▼

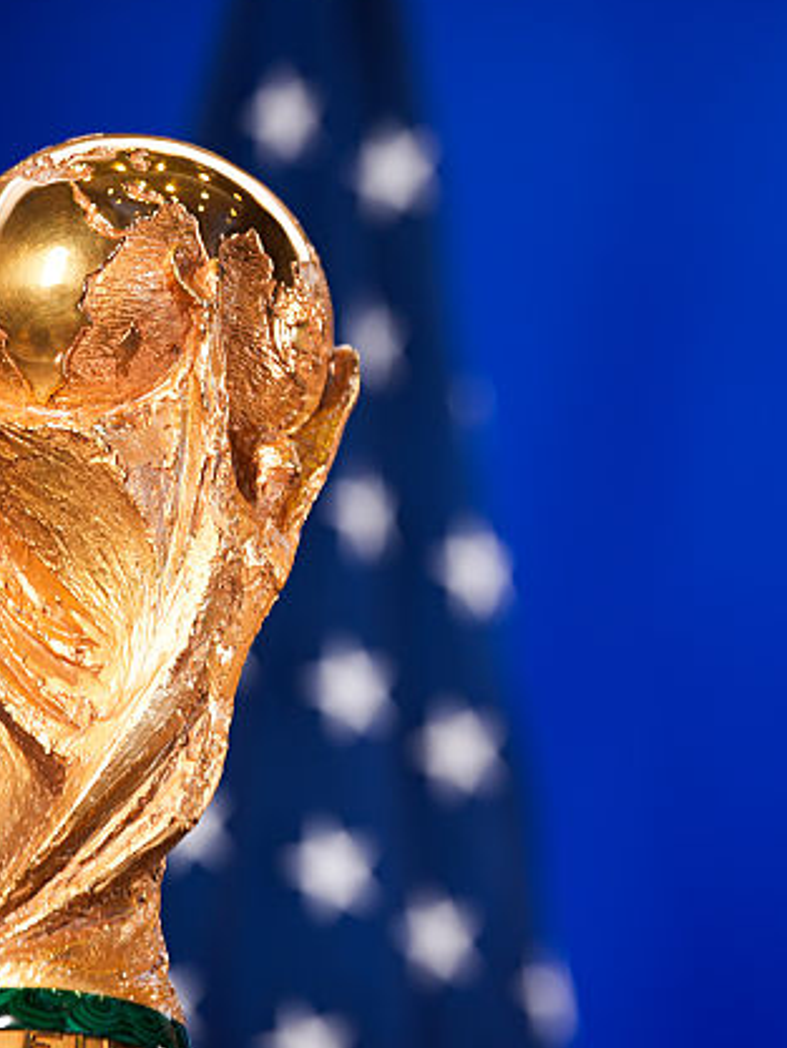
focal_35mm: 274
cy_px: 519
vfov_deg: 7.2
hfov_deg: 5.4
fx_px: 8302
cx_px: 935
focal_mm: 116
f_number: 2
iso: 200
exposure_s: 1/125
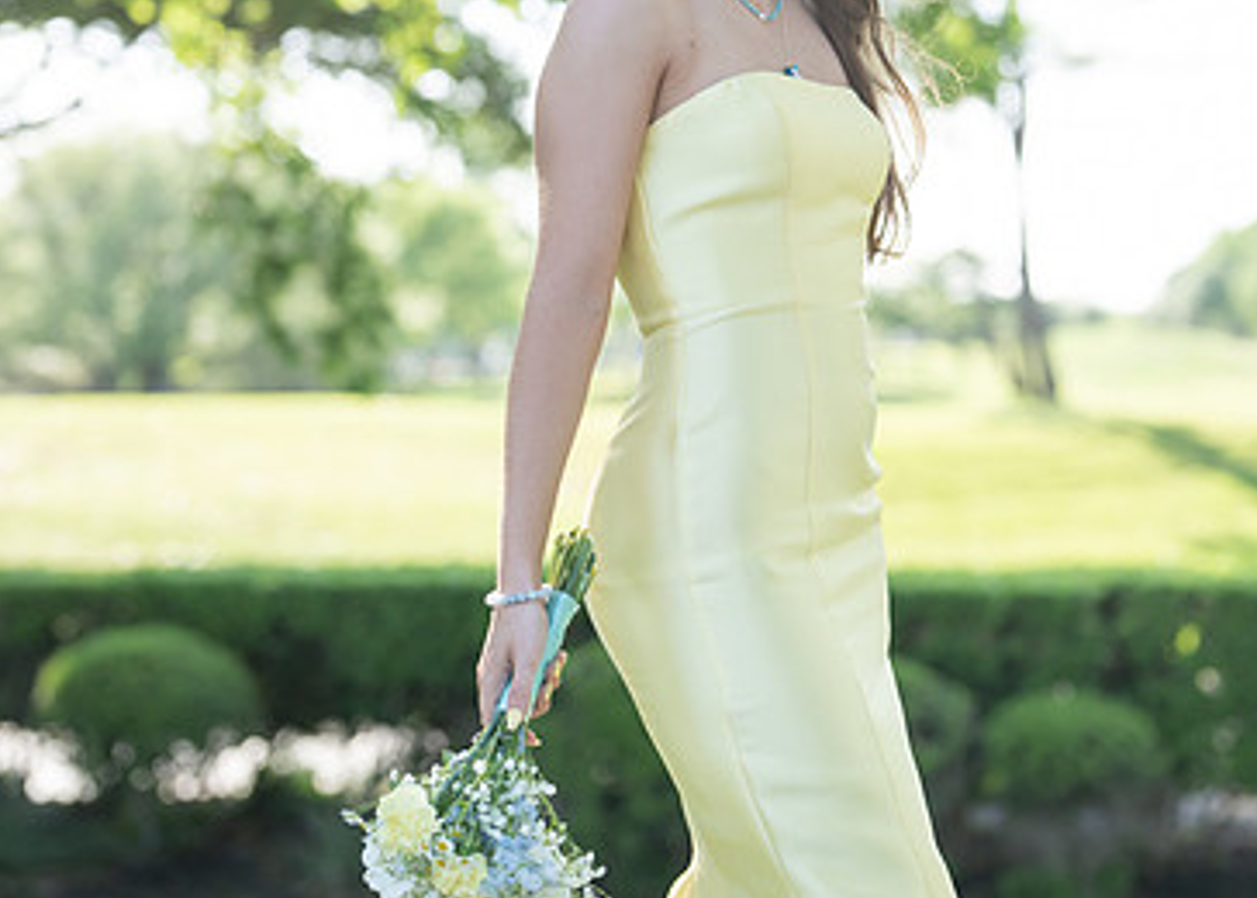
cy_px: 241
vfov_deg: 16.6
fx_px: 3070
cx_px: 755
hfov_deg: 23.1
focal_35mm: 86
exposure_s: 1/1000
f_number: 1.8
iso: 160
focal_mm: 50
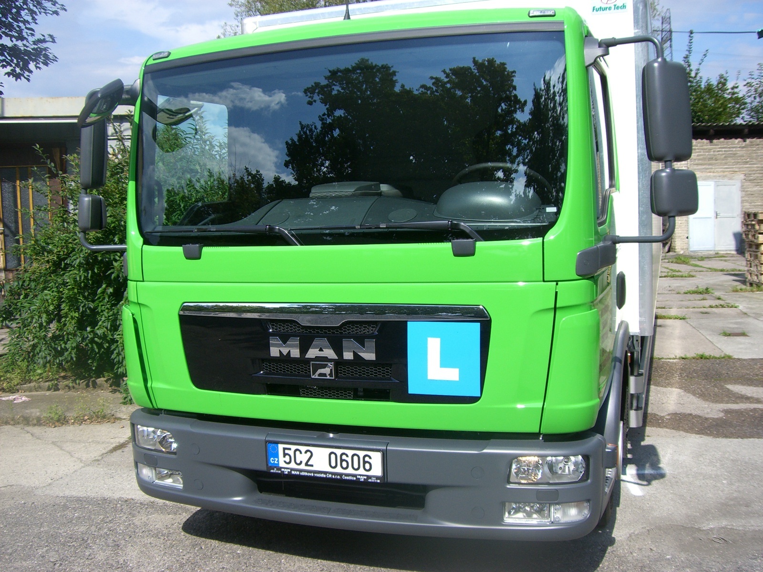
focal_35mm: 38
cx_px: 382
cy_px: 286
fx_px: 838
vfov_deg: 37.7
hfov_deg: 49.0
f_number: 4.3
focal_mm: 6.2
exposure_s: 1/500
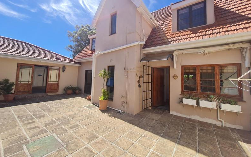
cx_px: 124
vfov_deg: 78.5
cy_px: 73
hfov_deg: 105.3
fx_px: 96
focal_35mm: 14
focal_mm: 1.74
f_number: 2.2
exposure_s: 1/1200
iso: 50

▲

Dropping every picture, restate the material word for word.

**RESULT OF THIS TASK**:
focal_35mm: 274
cy_px: 519
vfov_deg: 7.2
hfov_deg: 5.4
fx_px: 8302
cx_px: 935
focal_mm: 116
f_number: 2
iso: 200
exposure_s: 1/125
cy_px: 241
vfov_deg: 16.6
fx_px: 3070
cx_px: 755
hfov_deg: 23.1
focal_35mm: 86
exposure_s: 1/1000
f_number: 1.8
iso: 160
focal_mm: 50
focal_35mm: 38
cx_px: 382
cy_px: 286
fx_px: 838
vfov_deg: 37.7
hfov_deg: 49.0
f_number: 4.3
focal_mm: 6.2
exposure_s: 1/500
cx_px: 124
vfov_deg: 78.5
cy_px: 73
hfov_deg: 105.3
fx_px: 96
focal_35mm: 14
focal_mm: 1.74
f_number: 2.2
exposure_s: 1/1200
iso: 50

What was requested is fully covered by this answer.